Yes. Every place I stated this included that it was an array and your previous code above used an array (the  is short-cut syntax for an array.) For the case where you weren’t using an array, you should have been getting a php error. Do you have php’s error_reporting set to E_ALL and display_errors set to ON so that php would help you by reporting and displaying all the errors it detects? These two settings should be in the php.ini on your system so that all errors will be reported. Stop and start your web server to get any changes made to the php.ini to take effect.

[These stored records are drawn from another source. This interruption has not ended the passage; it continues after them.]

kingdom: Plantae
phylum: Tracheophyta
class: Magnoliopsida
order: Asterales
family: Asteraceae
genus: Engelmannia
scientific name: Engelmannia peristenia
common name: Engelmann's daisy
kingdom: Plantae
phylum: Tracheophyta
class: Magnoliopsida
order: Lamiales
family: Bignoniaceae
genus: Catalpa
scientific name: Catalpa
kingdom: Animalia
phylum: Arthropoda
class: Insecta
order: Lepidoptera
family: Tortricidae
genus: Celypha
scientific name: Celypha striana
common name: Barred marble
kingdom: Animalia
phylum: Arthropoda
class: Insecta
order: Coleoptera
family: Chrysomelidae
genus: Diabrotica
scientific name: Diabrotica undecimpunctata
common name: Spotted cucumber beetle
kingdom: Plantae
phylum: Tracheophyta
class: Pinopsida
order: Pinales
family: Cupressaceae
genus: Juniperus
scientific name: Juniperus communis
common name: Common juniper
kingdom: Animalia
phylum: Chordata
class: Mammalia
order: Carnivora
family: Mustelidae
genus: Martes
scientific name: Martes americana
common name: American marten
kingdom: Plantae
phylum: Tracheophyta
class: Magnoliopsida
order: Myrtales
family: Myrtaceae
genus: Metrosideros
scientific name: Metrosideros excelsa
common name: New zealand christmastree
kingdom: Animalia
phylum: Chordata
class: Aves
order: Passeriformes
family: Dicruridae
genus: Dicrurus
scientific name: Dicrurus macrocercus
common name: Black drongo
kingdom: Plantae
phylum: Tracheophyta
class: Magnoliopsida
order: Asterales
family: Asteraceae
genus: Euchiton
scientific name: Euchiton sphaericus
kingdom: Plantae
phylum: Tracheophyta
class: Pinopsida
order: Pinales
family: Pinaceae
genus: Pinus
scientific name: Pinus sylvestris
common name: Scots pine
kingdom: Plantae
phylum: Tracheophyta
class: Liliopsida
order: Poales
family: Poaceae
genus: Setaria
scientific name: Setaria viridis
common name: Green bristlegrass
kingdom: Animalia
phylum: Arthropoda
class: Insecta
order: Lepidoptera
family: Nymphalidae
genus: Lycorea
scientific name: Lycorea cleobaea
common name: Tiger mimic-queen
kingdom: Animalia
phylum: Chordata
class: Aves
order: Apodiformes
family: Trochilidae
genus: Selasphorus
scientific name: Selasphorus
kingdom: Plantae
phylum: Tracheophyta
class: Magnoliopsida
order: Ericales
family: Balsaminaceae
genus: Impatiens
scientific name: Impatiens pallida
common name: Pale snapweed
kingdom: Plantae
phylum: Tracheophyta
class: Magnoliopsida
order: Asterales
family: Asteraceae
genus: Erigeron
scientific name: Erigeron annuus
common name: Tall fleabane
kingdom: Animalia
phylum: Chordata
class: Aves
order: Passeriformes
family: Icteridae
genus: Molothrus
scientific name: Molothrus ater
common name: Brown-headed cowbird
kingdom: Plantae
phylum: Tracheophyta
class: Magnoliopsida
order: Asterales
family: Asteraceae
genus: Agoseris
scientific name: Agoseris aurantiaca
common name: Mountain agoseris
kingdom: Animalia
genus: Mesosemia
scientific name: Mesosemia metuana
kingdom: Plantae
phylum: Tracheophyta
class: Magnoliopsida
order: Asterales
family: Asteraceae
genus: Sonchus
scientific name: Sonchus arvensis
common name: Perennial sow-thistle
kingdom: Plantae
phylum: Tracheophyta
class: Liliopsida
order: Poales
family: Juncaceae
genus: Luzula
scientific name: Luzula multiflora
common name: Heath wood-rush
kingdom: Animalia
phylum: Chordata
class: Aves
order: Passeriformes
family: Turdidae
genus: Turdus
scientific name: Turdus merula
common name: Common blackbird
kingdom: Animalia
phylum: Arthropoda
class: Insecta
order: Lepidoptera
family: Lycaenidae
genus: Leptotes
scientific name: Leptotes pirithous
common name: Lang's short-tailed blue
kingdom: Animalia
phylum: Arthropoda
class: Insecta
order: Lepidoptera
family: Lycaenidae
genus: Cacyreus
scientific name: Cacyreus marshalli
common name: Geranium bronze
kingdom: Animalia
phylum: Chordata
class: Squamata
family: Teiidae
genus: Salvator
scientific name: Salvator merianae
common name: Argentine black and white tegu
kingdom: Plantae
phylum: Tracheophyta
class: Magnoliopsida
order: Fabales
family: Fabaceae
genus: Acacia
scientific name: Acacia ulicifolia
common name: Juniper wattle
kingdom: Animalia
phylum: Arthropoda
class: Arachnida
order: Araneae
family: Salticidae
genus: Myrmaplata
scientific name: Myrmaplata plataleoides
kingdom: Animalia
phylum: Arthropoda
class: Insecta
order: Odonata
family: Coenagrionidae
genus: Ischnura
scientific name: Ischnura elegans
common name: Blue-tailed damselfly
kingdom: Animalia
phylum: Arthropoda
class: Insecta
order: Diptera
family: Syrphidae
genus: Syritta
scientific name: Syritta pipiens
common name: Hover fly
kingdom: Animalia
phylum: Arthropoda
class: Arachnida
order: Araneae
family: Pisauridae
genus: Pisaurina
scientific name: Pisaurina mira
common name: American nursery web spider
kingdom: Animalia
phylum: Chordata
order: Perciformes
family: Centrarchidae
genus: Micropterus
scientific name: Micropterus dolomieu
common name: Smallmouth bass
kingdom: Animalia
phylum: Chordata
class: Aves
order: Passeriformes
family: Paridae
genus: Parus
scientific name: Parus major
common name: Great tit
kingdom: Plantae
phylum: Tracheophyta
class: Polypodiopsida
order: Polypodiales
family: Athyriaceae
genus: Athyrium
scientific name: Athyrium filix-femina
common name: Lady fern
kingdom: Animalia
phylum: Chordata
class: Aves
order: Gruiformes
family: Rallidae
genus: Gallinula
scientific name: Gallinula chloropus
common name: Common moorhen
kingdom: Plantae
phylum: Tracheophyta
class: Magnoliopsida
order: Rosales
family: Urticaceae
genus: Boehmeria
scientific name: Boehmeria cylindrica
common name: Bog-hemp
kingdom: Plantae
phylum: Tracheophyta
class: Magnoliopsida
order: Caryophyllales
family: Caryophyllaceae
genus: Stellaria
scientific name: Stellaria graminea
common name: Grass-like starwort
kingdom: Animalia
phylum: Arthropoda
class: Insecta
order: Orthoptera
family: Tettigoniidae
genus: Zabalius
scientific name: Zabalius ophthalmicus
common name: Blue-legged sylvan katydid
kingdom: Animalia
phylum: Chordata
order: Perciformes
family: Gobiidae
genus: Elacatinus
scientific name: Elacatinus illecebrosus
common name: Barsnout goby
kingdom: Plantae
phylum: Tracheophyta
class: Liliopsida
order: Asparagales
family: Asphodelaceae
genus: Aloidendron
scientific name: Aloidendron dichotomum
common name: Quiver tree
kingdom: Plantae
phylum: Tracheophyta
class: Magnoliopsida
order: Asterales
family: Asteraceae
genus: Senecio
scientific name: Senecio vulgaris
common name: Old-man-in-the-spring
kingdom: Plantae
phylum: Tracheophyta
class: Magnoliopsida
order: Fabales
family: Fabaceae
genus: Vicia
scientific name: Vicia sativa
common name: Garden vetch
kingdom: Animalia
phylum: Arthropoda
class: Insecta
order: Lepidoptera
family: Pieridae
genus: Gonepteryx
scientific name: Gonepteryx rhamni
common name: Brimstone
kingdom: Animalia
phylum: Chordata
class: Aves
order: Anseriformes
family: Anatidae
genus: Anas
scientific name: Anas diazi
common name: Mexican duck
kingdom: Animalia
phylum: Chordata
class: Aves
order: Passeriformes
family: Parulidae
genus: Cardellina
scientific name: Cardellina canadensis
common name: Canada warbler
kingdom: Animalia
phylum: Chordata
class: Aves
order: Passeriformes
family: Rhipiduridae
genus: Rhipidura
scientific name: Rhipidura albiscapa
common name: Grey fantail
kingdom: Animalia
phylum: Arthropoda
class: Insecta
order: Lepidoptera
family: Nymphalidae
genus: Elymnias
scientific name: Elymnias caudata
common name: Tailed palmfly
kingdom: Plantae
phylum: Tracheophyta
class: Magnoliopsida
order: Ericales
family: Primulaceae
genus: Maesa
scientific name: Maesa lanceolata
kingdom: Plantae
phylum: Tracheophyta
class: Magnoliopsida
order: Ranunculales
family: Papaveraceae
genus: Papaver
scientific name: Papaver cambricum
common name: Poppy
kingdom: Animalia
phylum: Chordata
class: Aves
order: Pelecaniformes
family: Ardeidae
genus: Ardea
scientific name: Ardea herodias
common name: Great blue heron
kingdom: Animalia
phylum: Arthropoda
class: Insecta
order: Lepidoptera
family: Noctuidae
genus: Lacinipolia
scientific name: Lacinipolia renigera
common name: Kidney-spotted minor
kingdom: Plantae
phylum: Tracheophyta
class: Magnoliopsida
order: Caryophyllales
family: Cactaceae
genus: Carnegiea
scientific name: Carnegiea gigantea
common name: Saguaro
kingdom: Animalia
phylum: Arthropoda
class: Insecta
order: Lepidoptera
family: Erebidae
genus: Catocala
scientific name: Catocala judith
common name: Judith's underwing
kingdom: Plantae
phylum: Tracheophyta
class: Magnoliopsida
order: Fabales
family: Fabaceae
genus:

In most cases you should just let php catch and handle the error (you would not have a try/catch block in your code) where it will use its error_reporting, display_errors, and log_errors settings to control what happens with the actual error information. When learning, developing, and debugging code/queries you should display all errors (see the settings mentioned above.) When on a live/public server, you should log all errors (by changing the display_errors setting to OFF and the log_errors setting to ON.) For a data driven design, most database errors are fatal and there’s no point in doing more than displaying/logging the error and halting execution (which will all happen automatically if you let php catch and handle the exception.) The exception to this is when you are inserting/updating user supplied data and a duplicate value error occurs. This is a recoverable application error. In this case you would have a try/catch block around the execution of the query, detect if the error number is for a duplicate key error (requires defining the data column(s) as a unique index), set up a user error message telling the user what was wrong with the data that was submitted, and continue program execution. If the error is not for a duplicate key, re-throw the exception and let php handle it.
See the error_reporting, display_errors, and log_errors settings mentioned in this reply.
The genera table you have in your example is the ‘defining’ table for the genera values. In addition to providing language translation, it should have an id (auto-increment) column that establishes a genera_id. You would also have defining tables for the other major taxonomic categories - Kingdom, Phylum, Class and Species. When you store data for each actual organism, you would use the ids established in these defining tables. To retrieve data, you would use a JOIN query to get the related values form the different tables.
There are two main reasons for using a prepared query -
To prevent sql special characters in external/unknown data from breaking the sql query syntax (which is how sql injection is accomplished.)
To save the time needed to communicate the sql query statement between php and the database server and the parsing and planning time of the sql query on the database server, when executing a query more than once during a single invocation of your script.
If an sql query has external/unknown data being supplied to it (executed once or multiple times with the same or different input values) use a prepped query. In those few cases where you need to execute an sql query, that doesn’t have any external/unknown data, more than once in a single invocation of your script, use a prepared query. Otherwise, use the ->query() method.
An issue with emulated prepared queries or using the PDO quote() method in your code is, if you haven’t set the character set that php is using to match the character set of your database tables, sql injection is still possible. Also, the emulation isn’t accurate, so there are functional differences between emulated and true prepared queries.